Gravity makes a Lens

James Webb Space Telescope Update: As of 5 days ago the JWST is continuing to complete set up functions that will make it the b_ _ a_ _ telescope it is designed to be.

It is orbiting within L2 (Lagrange point 2), where a gravitational equilibrium exists, and its sunshield is deployed.

The next steps include letting JWST naturally cool down to a frigid 15-20 degrees Kelvin (-432.7 degrees Fahrenheit, -258 degrees Celsius) and collimating its 18 mirror segments. As frigid as 15 degrees K is, to be fully functional JWST needs its Mid-infrared Instrument (MIRI) to operate at 7 degrees K, so an active cryogenic (cooling) system will be used to maintain MIRI’s temperature.

Three of seven steps to align JWST’s mirrors have been completed, see the included photo from NASA. Funny thing about optics, and windows for that matter – they do not work well when iced up! To prevent the optical components from icing, NASA has installed heaters. JWST is a complex beast!

Don’t hold your breath, it will be several months before JWST begins its leg of humankind’s exploration of our early universe, exo-planets, and more.
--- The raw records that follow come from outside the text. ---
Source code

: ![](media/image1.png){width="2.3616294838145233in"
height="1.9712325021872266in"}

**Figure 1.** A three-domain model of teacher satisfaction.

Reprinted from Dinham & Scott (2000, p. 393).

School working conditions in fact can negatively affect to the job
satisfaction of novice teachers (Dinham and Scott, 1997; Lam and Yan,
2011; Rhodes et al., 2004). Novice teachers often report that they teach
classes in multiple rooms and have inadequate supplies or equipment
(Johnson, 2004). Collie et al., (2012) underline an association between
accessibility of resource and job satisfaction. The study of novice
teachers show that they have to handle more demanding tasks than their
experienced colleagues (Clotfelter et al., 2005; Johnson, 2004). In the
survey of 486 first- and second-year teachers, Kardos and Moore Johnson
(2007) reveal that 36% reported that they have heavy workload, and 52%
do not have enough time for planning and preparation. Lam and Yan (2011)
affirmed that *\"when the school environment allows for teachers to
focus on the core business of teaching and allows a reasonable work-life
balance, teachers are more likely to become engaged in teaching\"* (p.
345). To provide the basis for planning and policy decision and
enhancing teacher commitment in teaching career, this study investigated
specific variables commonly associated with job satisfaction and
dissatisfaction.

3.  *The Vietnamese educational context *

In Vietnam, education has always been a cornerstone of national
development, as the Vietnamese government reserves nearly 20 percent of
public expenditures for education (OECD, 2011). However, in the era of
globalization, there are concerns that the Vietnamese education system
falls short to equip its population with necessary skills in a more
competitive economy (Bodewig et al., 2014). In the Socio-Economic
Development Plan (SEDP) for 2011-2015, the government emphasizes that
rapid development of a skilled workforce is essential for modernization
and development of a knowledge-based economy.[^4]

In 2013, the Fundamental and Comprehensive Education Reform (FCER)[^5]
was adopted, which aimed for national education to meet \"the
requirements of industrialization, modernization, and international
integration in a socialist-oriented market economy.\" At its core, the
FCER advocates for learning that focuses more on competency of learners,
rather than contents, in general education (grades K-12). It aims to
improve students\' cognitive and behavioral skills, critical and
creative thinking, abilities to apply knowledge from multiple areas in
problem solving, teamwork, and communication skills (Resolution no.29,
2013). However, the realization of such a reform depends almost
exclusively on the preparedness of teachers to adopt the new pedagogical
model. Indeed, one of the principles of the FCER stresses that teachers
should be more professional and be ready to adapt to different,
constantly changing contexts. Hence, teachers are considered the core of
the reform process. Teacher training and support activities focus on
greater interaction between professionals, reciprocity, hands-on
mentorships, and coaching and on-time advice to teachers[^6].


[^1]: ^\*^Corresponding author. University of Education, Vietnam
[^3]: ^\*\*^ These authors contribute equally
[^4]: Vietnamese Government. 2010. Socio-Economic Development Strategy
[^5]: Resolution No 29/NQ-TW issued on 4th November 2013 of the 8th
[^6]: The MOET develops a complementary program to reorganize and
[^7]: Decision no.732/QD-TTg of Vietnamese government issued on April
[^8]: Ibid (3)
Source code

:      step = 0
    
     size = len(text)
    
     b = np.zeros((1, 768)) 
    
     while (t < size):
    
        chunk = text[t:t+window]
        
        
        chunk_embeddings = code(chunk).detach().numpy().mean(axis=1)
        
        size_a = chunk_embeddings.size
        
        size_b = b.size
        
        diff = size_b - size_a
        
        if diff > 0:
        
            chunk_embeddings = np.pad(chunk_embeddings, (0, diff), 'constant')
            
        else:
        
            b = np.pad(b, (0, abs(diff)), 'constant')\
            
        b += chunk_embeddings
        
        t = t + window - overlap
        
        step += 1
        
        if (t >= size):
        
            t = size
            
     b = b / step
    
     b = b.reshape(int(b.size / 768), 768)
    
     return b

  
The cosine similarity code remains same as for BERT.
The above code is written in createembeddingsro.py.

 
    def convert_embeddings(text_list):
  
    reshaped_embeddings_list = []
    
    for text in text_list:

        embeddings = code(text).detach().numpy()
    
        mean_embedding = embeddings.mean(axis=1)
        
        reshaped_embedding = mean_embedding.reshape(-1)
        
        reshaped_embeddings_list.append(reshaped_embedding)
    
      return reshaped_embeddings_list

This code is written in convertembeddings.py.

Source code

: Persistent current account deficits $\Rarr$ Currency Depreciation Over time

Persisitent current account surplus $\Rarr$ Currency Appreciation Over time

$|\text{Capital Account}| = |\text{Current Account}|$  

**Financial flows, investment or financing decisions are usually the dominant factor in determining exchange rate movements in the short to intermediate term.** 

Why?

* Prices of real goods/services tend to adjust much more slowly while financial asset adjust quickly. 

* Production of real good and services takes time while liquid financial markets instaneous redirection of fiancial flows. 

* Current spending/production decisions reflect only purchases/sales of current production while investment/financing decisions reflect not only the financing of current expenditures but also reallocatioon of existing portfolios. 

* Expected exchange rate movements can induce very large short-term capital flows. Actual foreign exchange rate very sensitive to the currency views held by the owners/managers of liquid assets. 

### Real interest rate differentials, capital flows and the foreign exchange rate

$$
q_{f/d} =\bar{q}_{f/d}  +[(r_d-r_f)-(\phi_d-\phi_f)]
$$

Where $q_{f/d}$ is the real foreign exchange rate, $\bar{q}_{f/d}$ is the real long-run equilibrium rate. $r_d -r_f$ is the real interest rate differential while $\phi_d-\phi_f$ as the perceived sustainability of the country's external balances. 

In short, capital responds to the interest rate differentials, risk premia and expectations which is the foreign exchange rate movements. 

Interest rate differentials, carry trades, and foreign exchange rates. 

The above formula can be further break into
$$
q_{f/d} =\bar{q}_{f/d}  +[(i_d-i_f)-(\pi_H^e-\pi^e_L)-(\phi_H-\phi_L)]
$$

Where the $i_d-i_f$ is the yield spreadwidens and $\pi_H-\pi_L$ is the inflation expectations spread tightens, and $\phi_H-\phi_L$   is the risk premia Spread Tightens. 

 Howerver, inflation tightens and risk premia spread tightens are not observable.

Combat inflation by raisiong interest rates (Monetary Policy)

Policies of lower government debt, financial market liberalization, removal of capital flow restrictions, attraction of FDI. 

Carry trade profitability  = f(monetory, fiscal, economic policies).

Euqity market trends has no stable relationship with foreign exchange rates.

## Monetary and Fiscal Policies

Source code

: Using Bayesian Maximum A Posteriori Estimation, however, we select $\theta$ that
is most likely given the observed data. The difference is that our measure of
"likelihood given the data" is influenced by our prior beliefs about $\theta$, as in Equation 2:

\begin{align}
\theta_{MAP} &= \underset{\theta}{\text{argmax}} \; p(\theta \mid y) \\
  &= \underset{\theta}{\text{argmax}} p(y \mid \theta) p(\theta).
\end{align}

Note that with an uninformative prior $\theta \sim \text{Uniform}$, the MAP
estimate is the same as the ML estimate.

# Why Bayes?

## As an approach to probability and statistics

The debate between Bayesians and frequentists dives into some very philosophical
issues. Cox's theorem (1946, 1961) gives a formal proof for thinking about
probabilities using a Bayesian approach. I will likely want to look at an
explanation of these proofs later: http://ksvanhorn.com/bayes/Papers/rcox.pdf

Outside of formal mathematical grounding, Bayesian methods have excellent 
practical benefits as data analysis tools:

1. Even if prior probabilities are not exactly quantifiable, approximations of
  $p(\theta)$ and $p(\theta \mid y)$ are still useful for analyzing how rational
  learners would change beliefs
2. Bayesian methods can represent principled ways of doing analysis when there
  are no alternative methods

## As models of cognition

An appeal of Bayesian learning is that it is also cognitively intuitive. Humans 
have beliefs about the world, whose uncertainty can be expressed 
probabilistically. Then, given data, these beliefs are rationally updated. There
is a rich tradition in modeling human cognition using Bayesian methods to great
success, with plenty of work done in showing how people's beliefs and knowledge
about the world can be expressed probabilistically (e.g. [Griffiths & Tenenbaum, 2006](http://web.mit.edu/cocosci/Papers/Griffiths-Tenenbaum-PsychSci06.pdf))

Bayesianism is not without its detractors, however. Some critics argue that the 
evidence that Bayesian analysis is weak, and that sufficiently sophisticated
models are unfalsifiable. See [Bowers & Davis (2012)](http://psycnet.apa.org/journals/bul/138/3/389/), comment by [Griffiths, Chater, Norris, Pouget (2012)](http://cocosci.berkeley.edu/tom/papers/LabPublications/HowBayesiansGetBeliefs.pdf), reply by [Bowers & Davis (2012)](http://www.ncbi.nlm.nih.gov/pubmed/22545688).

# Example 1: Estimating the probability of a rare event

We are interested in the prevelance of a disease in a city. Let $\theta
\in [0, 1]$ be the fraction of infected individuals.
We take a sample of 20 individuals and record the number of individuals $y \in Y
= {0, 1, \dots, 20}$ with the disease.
We have huge telescopes on Earth and the JWST is the biggest in space, but gravity can make a lens bigger than our galaxy! So, why don’t we just use those lenses? Short answer is we do, but limitations exist based on the gravity producing mass and our ability to interpret the result.

Several scientists proposed the phenomenon of gravitational lensing, starting with Newton, although his predictions were half of what is seen. In 1912 Einstein made calculations regarding this phenomenon but did not publish. In 1924 Russian physicist Orest Khvolson published his work on the subject and in 1936 Frantisek Link published his study. Later in 1936 Einstein published his article, and in 1937 Fritz Zwicky also joined the fray promoting the concept of gravitational lensing.

Gravitational lensing can be thought of as an extension of Einstein’s relativity theory, where his calculations predicted the bending of light as it passed by a massive object, like the Sun. This was supported by data from the total solar eclipse of 1919. A star’s apparent position was different from its known position due to the Sun’s mass (gravity) deflecting its light path.

On a much, much larger scale, a large galaxy or cluster of galaxies that are in front of an object can bend its light around, so it is revealed. What a trick! But the revealed object is distorted based on the galaxy’s or galaxy cluster’s mass and symmetry. And unlike corrected optical lenses, gravity lenses do not have a focus point because the effect drops off as distance from the center of mass increases. The images are stretched, curved, and often incomplete. Sometimes they from a ring of images, called an Einstein Ring.

What’s in the Sky?

March 8; 8 pm; southwest: A waxing crescent Moon is between red giant Aldebaran (Taurus) and the Pleiades.